**Excerpt provided:**
# Mississippi Magic



## Catfish (Mar 8, 2011)

My fiancee and I bottled our first wine tonight. It is from locally grown concord grapes. I just wanted to say thanks to "Goodfella" from this website. He created my labels and even printed them out and mailed them to me. Free of charge. Talk about an awesome thing to do. Here is the finished product. 20 bottles will be served at our wedding reception.


----------



## Flem (Mar 8, 2011)

"Hats off" to Goodfella and congratulations to you and your bride (to be).


----------



## Wade E (Mar 8, 2011)

Joel is a great guy, Ive had the pleasure of meeting him in my own house so I can attest to everything said. Great job to both of you. Hopefully you send him a bottle in payback. Congrats on the proposal!


----------



## winemaker_3352 (Mar 8, 2011)

Very nice!!!

It is always gratifying to see the finished product!!


----------



## Runningwolf (Mar 8, 2011)

Joel is the man! Beautiful label. Good luck to you and the future bride!


----------



## JordanPond (Mar 8, 2011)

That is a really cool label. Congratulations to you and your fiance.


----------



## ibglowin (Mar 8, 2011)

"He really is a good fella. He's one of us!

Congrats all the way around.


----------



## JordanPond (Mar 8, 2011)

Question about making a black label. Is that black label stock or was that printed on a white label?


----------



## Catfish (Mar 8, 2011)

Thanks everyone. Yes he is a great guy. He refuses anything in return but I'll pay him back one way or another. We are very happy with his work.


----------



## Minnesotamaker (Mar 8, 2011)

Catfish said:


> Thanks everyone. Yes he is a great guy. He refuses anything in return but I'll pay him back one way or another. We are very happy with his work.



You'll have to name your first child "Goodfella". Hope it's a boy.


----------



## mxsteve625 (Mar 9, 2011)

That is a really cool label. I like the fish hook and ring. Congrates and enjoy your wedding. There is nothing better than making homemade wine for weddings. I did that for my daughters wedding. Many other folks on this forum did the same thing with GREAT results.


----------



## Catfish (Mar 9, 2011)

Thank you.


The picture with the hook and ring and Mississippi River in the background is actually one of the pictures the photographer took during our engagement pictures. Worked out good.


----------



## Catfish (Mar 30, 2011)

Seems like everyone enjoyed the wine at the reception. They really liked the label. When we cleaned up after the reception there wasn't a bottle on any tables. They cleaned house.


----------



## jtstar (Mar 31, 2011)

congrat on the wedding that is a very good looking lable and I would guess it was a very good wine also


----------

**Exercise brief:** Quote the stretch of the wine-label thread from "Congrats all the" through "a white label?". Nothing in the material below affects this.

**Supplied material:**
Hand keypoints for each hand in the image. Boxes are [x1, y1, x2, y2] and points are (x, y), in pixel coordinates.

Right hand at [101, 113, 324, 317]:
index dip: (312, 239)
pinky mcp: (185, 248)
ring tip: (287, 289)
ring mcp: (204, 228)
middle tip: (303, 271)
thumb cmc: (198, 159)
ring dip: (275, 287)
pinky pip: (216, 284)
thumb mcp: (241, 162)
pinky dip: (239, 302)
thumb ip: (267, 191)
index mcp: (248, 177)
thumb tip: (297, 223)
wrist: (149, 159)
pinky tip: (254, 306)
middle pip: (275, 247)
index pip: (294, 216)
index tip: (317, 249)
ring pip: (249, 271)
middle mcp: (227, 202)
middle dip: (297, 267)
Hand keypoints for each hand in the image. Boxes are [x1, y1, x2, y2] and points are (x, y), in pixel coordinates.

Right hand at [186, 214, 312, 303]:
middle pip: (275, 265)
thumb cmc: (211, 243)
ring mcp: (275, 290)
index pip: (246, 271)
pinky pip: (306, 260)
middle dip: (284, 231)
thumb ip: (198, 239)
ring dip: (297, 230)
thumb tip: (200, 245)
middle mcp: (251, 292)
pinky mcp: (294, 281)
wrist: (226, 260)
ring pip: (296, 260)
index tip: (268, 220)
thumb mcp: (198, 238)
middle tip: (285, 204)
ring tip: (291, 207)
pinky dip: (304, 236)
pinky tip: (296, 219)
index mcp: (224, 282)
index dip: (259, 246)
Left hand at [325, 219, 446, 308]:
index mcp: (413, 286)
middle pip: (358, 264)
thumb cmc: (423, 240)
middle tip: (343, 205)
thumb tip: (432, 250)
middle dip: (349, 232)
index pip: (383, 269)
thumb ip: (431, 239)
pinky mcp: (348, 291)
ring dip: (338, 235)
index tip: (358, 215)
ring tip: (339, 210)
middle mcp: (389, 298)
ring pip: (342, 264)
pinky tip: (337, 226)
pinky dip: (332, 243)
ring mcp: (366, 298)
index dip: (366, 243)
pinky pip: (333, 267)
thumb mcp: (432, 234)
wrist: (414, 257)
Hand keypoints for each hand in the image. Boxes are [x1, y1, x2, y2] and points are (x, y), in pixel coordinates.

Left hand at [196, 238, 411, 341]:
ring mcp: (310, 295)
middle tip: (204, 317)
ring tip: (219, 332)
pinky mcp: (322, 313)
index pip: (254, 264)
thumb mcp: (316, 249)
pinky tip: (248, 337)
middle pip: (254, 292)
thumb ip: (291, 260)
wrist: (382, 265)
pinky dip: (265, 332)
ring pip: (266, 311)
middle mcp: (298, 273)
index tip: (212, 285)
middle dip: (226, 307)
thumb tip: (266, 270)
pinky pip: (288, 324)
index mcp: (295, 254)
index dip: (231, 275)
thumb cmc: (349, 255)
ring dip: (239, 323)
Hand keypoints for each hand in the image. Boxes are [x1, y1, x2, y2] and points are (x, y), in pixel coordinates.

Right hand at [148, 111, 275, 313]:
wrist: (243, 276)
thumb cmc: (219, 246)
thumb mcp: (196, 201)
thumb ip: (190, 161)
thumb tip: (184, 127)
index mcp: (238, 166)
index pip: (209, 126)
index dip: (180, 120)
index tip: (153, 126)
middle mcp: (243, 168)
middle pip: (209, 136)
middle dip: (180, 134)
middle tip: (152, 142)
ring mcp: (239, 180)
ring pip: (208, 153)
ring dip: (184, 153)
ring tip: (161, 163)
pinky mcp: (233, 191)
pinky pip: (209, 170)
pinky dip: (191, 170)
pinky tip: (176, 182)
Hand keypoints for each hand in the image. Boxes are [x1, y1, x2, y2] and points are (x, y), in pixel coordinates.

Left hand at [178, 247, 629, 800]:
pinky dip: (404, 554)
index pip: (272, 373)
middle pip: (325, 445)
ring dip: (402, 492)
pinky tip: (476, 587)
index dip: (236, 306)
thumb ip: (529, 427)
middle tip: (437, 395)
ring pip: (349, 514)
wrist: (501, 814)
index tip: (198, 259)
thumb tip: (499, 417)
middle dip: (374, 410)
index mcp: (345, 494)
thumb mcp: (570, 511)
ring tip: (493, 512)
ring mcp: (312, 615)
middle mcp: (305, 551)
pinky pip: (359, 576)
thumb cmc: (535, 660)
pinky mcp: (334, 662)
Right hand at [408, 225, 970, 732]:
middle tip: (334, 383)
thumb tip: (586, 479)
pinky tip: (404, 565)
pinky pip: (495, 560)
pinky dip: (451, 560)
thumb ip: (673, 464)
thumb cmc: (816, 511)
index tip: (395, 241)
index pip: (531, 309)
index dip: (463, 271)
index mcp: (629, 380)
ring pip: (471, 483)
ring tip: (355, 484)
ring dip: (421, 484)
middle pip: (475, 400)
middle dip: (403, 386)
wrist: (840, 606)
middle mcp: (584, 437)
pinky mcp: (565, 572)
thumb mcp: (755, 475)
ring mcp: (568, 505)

**Output of the task:**
Congrats all the way around.


----------



## JordanPond (Mar 8, 2011)

Question about making a black label. Is that black label stock or was that printed on a white label?